- _Instructions for the task_
State the number of lines in the material below that have "radius" in them, without any other text.

———

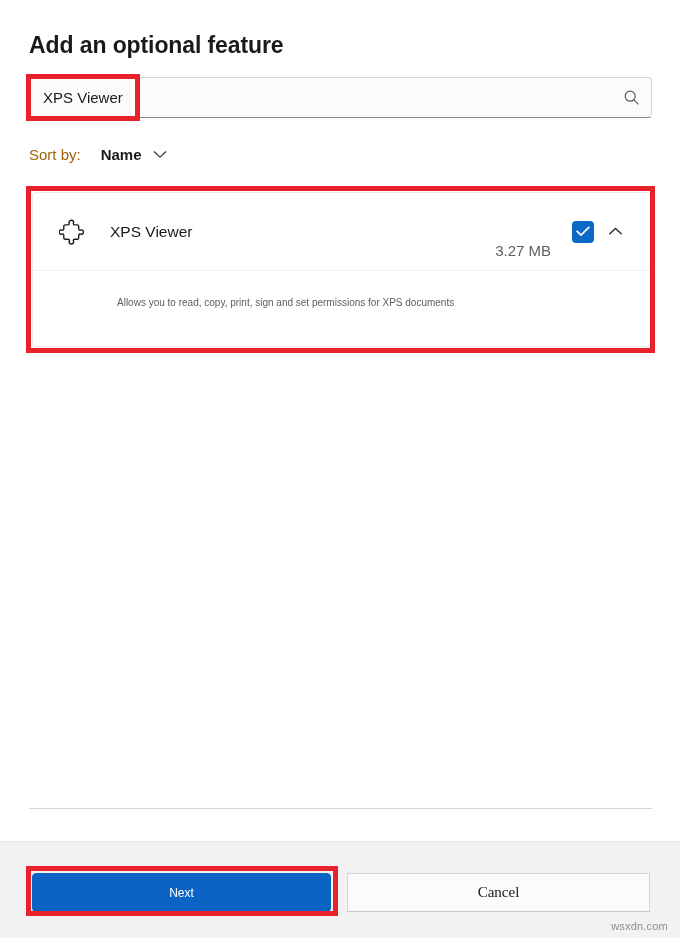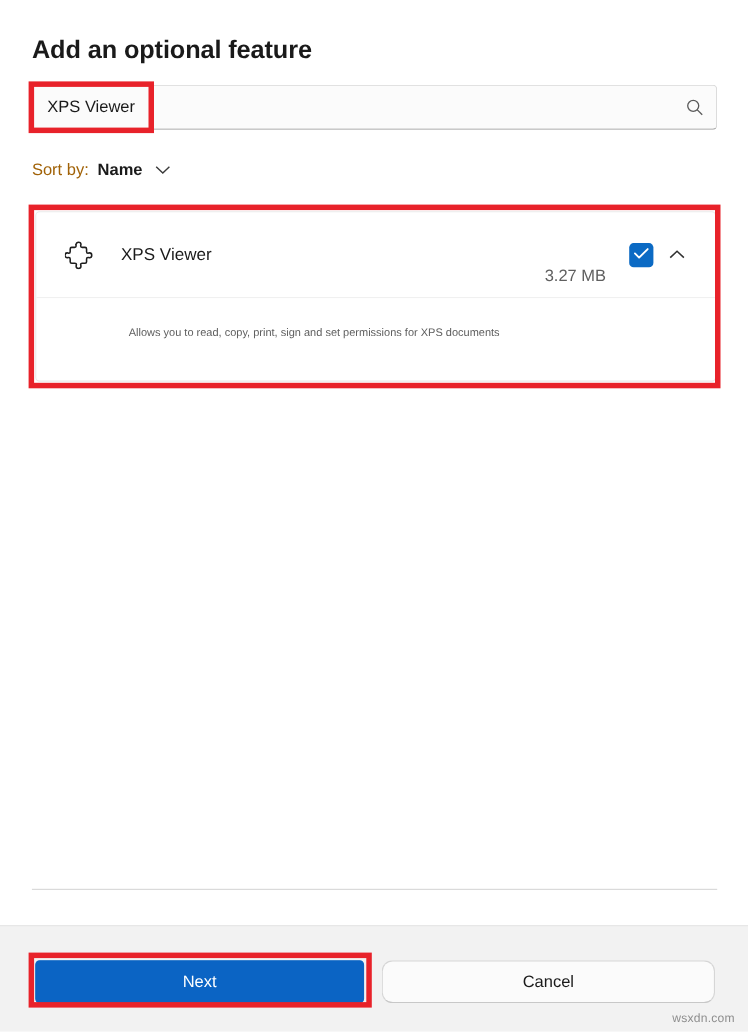--- a/index.html
+++ b/index.html
@@ -82,7 +82,7 @@
   .sort-value {
     color: #1a1a1a;
     font-weight: bold;
-    margin-left: 2px;
+    margin-left: 14px;
   }
   .sort-chevron {
     display: inline-flex;

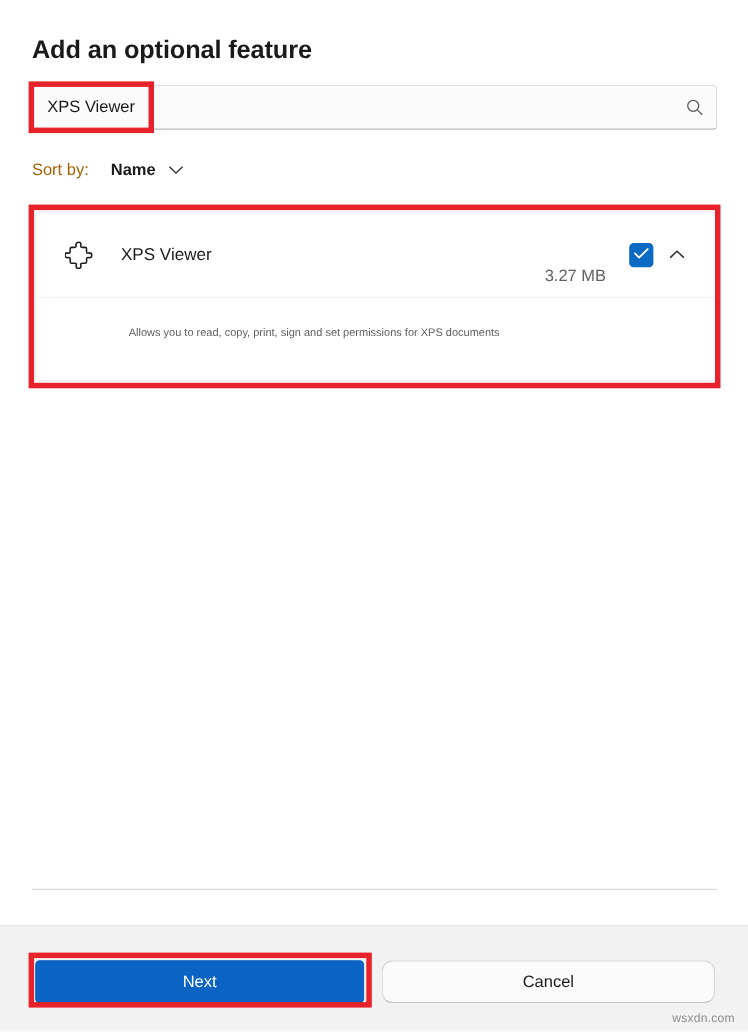--- a/index.html
+++ b/index.html
@@ -191,7 +191,7 @@
     border: 1px solid #0b64c4;
     border-radius: 4px;
     font-family: "Liberation Sans", sans-serif;
-    font-size: 15px;
+    font-size: 12px;
     cursor: pointer;
   }
   .btn-cancel {

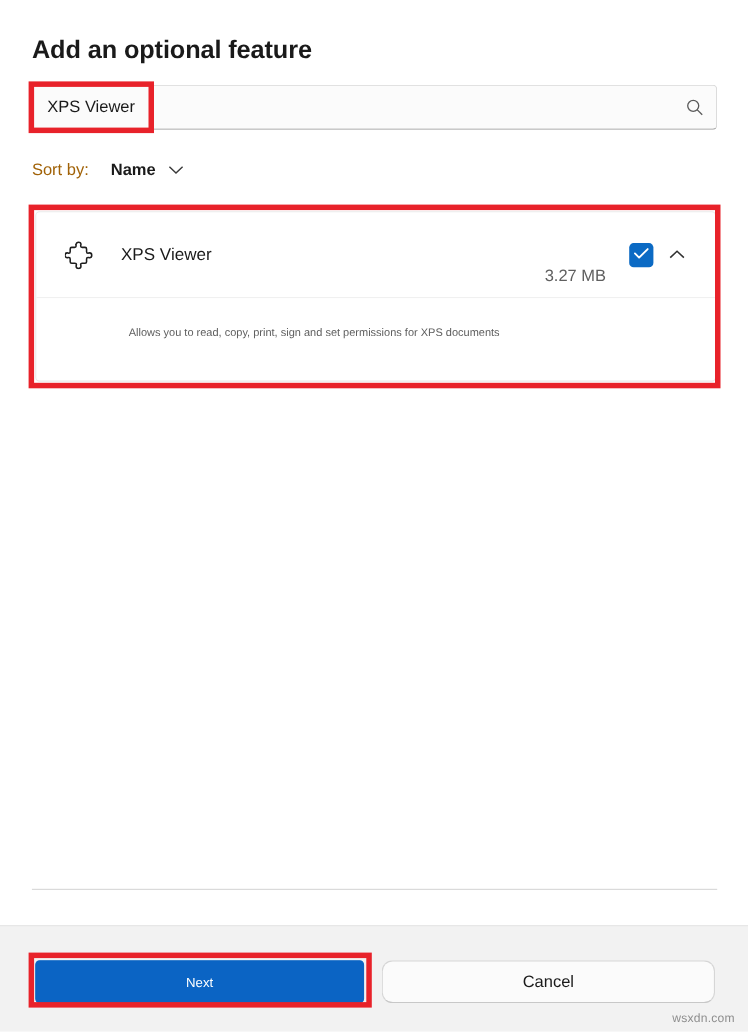--- a/index.html
+++ b/index.html
@@ -204,8 +204,8 @@
     color: #1a1a1a;
     border: 1px solid #d6d6d6;
     border-bottom-color: #c8c8c8;
-    border-radius: 10px;
-    font-family: Liberation Sans, sans-serif;
+    border-radius: 0;
+    font-family: Liberation Serif, serif;
     font-size: 15px;
     cursor: pointer;
   }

———

- _Problem solution_
3